E. F. Hahn, Y. Itzhak, S. Nishimura, N. Johnson, G. W. Pasternak

Research output: Contribution to journalArticle

14 Scopus citations

Abstract

In view of previous studies indicating that the irreversible properties of opiate azines such as naloxonazine are not due to a bivalent mechanism, we have synthesized a series of opiate hydrazones. In standard competition assays which measure both reversible and irreversible inhibition of binding, the hydrazone derivatives lowered radiolabeled opioid binding almost as well as naloxone and oxymorphone. However, the phenylhydrazone derivatives produced a profound wash-resistant inhibition of binding.
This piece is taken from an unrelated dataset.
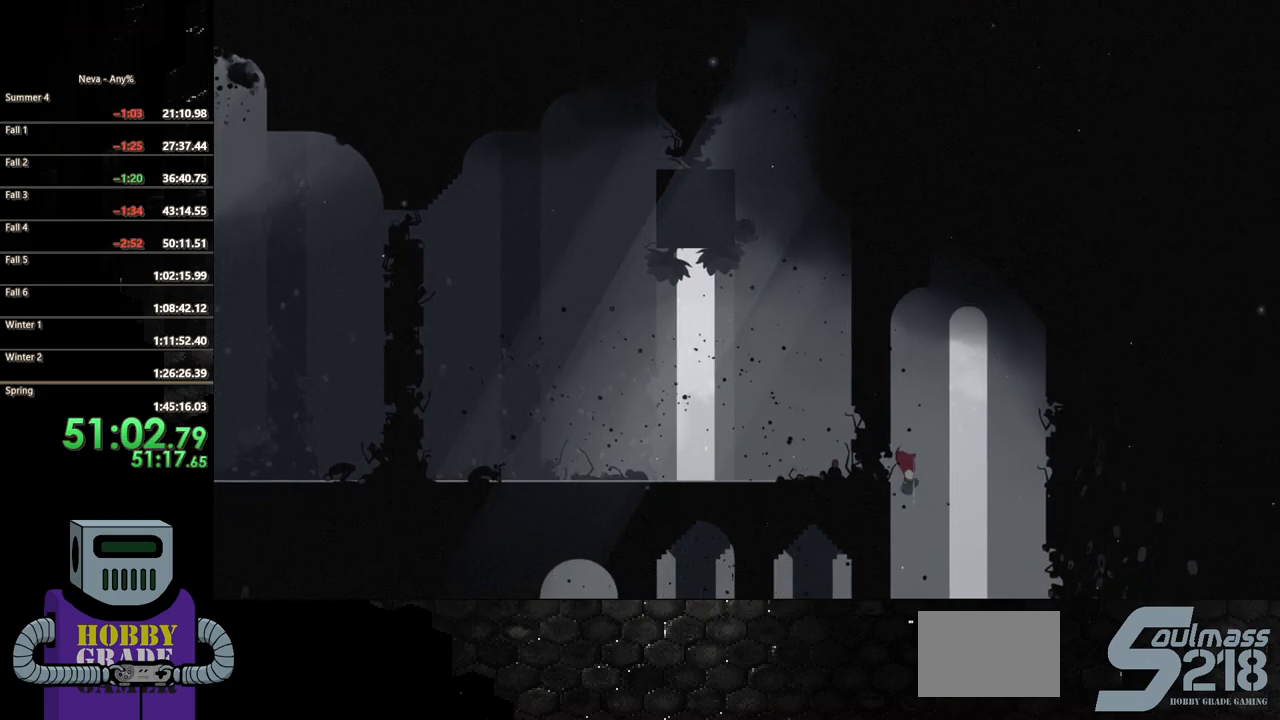
{"buttons": ["CIRCLE", "DPAD_LEFT"], "button_events": [[150, "SQUARE", "up"], [167, "DPAD_DOWN", "up"], [167, "DPAD_LEFT", "down"], [350, "CROSS", "down"], [450, "CIRCLE", "down"], [483, "CROSS", "up"]]}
The similar potencies of the methylhydrazine and phenylhydrazine derivatives in standard competition studies contrasted significantly with their effectiveness in eliciting wash-resistant inhibition of binding, suggesting the importance of the phenyl group in the production of wash-resistant inhibition. The ρ-nitrophenylhydrazones were the most effective wash-irreversible inhibitors. Although oxymorphonazine does not irreversibly inhibit radiolabeled opioid binding as effectively as naloxonazine or naltrexonazine, the oxymorphone phenylhydrazones were as potent as their corresponding naloxone compounds. Incubation of [3H]naloxone-ρ-nitrophenylhydrazone with albumin demonstrated significant incorporation of radiolabel into the protein after sodium dodecylsulfate gel electrophoresis. This suggests that the phenylhydrazones have significant reactivities toward proteins and might produce their irreversible actions through covalent interactions.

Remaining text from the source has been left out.